Le changement d'entraîneur et le limogeage d'Erik Horneland n'ont pas cassé la mauvaise dynamique stéphanoise. Encore présent sur le banc après avoir appris son licenciement quelques heures plus tôt, le technicien norvégien a terminé son séjour dans le Forez de la pire des manières, insistant impuissant à la défaite de ses joueurs à Geoffroy-Guichard contre Boulogne-sur-Mer, qui n'avait remporté que cinq matches jusqu'à présent. Un revers honteux qui fait suite à une déconvenue sur le terrain de Reims, concurrent direct pour la montée, et un succès minimal face à Clermont qui n'avait convaincu personne. Alors que Philippe Montanier, ancien portier des Verts, semble avoir donné son accord pour succéder à Horneland, l'ASSE s'enfonce tranquillement dans ce qui ressemble à une jolie crise, alors qu'on avait annoncé avant le coup d'envoi de la saison que les partenaires de Tardieu allaient littéralement écraser la Ligue 2.
Avec cinq succès, deux nuls et trois défaites, les Verts, qui évoluent dans une forteresse réputée imprenable et devant un public plus fidèle que jamais, ne sont que la sixième équipe à domicile, derrière des formations comme Guingamp ou Dunkerque. Dernièrement, ils ont été tenus en échec dans le chaudron par Bastia, actuelle lanterne rouge avec quinze petits points. Saint-Etienne a en outre concédé quatre défaites à l'extérieur (dont un cinglant 4-0 à Annecy) et présente une différence de buts négative en déplacement. A l'heure où nous écrivons ces indispensables lignes, l'ASSE n'est même pas en position de barragiste, et sa très décevante cinquième place se voit même menacée par des équipes comme Dunkerque, Guingamp, Annecy, Montpellier ou Pau qui lui collent sérieusement au train. Cador supposé de la Ligue 2, les Verts n'ont même pas remporté la moitié de leurs matches.
Certes, les pensionnaires de Geoffroy-Guichard viennent de perdre deux cadres avec les blessures de Mahmoud Jaber et du défenseur central Chico Lamba, qui revenait déjà d'une longue absence de plus de trois mois. Mais les pépins physiques de certains éléments n'expliquent pas tout. Quand on possède dans ses rangs des Stassin, des Boakye, des Cardona, des Duffus, des Tardieu, des Davitashvili, des Miladinovic et des Nadé, on doit pouvoir faire mieux que ne cadrer aucune frappe à la maison contre Boulogne, même avec la circonstance atténuante d'avoir été réduits à dix à la demi-heure de jeu (mais n'est-ce pas là un signe de la fébrilité qui règne au club?). L'attaquant luxembourgeois, très courtisé à l'intersaison, cristallise les interrogations et n'a plus marqué depuis la fin septembre et la septième journée sur la pelouse d'Amiens. La plupart du temps, c'est Davitashvili, un des rares irréprochables, qui porte l'attaque stéphanoise (huit réalisations).

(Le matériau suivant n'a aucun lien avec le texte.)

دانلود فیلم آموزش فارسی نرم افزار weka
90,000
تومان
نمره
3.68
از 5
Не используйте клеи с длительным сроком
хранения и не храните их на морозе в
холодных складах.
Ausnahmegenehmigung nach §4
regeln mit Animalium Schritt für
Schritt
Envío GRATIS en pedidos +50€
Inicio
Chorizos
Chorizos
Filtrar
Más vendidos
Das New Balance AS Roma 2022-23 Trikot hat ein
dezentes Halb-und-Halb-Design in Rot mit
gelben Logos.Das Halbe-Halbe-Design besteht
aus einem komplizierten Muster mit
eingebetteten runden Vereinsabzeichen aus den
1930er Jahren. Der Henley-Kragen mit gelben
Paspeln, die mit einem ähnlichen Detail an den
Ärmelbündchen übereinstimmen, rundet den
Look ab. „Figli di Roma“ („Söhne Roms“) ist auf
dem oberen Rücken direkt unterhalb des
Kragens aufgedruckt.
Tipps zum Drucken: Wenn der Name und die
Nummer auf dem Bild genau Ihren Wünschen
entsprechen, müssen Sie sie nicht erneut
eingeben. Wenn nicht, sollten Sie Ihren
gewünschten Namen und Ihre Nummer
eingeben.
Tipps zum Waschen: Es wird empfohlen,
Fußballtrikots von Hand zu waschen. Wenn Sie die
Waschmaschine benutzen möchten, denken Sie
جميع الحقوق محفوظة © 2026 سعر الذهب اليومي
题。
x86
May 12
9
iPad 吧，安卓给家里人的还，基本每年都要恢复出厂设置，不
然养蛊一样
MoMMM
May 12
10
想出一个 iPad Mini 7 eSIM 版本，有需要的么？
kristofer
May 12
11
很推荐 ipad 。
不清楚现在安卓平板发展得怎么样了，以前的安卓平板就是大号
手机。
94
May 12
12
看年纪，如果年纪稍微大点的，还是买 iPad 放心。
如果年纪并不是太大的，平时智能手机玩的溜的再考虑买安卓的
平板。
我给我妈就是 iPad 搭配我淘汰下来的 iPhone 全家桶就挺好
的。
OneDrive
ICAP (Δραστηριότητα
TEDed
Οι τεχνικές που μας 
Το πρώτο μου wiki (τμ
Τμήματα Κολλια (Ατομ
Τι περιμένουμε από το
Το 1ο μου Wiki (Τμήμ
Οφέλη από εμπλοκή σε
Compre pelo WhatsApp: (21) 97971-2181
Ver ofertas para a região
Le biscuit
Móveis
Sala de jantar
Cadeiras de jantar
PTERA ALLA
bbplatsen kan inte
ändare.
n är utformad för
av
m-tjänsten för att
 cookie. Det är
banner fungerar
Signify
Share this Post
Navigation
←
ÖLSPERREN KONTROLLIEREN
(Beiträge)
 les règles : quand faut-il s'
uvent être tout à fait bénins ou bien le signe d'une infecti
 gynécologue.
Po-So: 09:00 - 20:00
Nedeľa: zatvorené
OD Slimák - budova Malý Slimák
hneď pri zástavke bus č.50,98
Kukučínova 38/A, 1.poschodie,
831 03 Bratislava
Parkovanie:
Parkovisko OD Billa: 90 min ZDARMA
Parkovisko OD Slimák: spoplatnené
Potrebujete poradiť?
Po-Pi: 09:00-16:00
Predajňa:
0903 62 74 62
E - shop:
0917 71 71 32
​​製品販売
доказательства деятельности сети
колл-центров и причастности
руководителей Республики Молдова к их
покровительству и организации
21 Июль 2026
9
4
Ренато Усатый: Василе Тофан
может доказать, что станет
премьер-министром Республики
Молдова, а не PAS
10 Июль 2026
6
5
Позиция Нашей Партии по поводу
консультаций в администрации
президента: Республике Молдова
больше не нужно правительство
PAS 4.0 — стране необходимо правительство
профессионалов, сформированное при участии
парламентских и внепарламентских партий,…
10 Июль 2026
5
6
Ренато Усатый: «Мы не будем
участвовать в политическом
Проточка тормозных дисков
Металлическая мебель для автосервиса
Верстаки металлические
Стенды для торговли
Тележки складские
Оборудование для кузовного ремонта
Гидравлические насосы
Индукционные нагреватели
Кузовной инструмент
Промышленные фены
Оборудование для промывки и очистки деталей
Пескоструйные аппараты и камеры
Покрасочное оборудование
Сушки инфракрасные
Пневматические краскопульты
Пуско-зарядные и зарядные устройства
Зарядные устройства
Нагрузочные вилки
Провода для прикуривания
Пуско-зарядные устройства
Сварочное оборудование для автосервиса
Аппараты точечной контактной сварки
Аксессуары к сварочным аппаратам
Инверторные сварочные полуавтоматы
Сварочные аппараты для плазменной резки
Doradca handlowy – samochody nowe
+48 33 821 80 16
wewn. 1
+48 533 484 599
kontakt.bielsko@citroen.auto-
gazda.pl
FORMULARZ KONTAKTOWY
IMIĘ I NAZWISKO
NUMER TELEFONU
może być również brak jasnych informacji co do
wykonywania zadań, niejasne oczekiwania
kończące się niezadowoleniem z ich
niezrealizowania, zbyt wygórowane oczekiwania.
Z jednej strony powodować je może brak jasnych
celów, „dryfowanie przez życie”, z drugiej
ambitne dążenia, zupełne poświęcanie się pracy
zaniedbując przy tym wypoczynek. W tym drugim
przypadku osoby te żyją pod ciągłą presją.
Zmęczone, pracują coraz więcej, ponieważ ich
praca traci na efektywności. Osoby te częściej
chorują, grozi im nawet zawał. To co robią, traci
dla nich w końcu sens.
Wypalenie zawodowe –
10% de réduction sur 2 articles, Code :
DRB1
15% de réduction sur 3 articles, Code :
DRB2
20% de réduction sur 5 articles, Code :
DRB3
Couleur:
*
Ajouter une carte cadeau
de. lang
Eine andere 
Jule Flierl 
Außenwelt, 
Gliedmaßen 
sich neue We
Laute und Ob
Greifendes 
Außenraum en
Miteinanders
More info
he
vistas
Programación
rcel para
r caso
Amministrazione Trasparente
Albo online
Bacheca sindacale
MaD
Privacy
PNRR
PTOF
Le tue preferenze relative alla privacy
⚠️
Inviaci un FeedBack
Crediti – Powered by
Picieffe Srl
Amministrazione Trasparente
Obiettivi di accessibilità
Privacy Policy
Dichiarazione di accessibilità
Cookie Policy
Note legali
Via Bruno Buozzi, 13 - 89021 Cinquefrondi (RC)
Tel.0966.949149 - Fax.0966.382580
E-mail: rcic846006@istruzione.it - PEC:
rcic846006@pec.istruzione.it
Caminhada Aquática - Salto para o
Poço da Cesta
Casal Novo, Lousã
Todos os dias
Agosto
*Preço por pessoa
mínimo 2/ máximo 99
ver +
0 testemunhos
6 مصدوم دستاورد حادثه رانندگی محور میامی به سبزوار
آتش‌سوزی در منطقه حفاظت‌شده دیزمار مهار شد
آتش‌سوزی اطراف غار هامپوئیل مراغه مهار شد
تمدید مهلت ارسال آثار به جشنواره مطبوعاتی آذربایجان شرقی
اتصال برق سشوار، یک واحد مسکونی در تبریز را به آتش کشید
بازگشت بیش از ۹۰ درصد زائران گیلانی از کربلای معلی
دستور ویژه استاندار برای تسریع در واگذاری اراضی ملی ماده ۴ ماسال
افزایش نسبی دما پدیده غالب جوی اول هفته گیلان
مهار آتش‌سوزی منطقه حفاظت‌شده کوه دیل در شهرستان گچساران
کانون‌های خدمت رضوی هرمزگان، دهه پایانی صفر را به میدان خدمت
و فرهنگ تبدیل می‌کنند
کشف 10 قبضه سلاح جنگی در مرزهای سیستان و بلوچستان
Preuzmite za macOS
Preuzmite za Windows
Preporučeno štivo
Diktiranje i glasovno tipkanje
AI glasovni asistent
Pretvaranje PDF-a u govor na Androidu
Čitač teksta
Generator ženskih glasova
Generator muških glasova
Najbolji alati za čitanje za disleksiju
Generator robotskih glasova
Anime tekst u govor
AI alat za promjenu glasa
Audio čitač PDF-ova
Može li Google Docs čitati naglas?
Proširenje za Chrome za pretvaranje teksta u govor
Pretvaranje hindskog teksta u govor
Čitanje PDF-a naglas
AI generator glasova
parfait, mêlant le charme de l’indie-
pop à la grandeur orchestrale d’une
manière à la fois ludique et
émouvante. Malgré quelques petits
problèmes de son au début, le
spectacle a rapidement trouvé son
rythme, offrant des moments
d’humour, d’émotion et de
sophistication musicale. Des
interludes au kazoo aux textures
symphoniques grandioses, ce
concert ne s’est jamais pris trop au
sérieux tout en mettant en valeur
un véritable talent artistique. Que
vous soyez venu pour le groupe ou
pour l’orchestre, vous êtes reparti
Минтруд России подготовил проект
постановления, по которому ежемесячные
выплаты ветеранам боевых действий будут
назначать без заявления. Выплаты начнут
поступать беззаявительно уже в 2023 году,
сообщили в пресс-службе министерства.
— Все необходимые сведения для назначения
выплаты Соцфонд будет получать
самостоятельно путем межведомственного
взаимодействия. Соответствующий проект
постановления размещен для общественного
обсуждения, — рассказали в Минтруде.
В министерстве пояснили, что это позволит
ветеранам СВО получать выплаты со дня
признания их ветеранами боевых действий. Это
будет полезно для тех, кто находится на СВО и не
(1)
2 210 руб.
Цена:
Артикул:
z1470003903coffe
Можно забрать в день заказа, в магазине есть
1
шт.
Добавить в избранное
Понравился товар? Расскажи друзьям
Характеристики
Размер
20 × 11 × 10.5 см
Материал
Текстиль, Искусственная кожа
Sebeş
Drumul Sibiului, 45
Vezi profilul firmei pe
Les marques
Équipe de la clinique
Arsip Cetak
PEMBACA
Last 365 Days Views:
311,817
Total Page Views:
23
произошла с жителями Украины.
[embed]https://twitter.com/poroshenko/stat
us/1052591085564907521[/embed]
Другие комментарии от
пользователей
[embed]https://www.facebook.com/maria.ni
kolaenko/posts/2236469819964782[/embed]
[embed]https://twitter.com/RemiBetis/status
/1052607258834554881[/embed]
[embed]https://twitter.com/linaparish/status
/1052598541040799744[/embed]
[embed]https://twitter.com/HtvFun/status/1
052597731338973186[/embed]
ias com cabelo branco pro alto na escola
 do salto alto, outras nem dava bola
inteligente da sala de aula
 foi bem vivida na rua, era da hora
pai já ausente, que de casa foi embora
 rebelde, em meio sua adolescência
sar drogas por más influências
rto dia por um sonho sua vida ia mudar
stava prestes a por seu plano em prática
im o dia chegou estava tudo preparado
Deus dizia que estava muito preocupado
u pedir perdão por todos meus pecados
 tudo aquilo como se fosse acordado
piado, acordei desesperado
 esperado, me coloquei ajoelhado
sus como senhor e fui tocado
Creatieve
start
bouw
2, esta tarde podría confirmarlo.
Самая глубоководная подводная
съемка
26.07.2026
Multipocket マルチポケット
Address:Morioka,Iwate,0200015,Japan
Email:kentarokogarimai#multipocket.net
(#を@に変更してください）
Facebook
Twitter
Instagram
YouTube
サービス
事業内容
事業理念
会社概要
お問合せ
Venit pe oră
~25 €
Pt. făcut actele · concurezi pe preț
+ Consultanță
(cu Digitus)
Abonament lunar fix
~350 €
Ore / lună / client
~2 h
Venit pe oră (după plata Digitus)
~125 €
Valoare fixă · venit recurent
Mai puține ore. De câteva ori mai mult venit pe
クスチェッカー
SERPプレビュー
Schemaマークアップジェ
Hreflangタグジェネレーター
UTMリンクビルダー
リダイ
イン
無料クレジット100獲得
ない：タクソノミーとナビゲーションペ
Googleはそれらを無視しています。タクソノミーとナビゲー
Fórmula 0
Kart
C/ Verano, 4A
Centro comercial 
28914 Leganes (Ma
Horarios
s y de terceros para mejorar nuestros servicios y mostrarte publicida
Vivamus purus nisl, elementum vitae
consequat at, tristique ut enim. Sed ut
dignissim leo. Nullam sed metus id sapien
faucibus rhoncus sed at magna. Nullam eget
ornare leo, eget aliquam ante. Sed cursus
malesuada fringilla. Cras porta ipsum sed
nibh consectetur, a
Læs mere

Une pression monstrueuse va peser dans les prochains jours sur les épaules de Montanier, qui est peut-être venu se mettre dans un joli guêpier, et des joueurs, de plus en plus chahutés par leur propre public, à qui on avait promis monts et merveilles et une remontée dans un fauteuil. Le Verts recevront Montpellier le 7 février à l'occasion d'un match qui sent méchamment la poudre, avant de se déplacer au Roudourou et de recevoir Laval. Il va falloir tenir bon la barre dans la tempête et aller chercher des points au courage, sous peine d'aller au-devant de graves désillusions et de passer au moins une saison de plus à l'étage inférieur, ce qui serait peut-être synonyme de soucis financiers (même si le propriétaire canadien Larry Tanenbaum est l'une des plus grosses fortunes de la planète) et d'un exode massif de joueurs hautement valorisés. Attention les stations: une arrivée sur le banc stéphanois de Frédéric Antonetti ou Pascal Dupraz dans le rôle du pompier de service n'est peut-être plus tout à fait à exclure.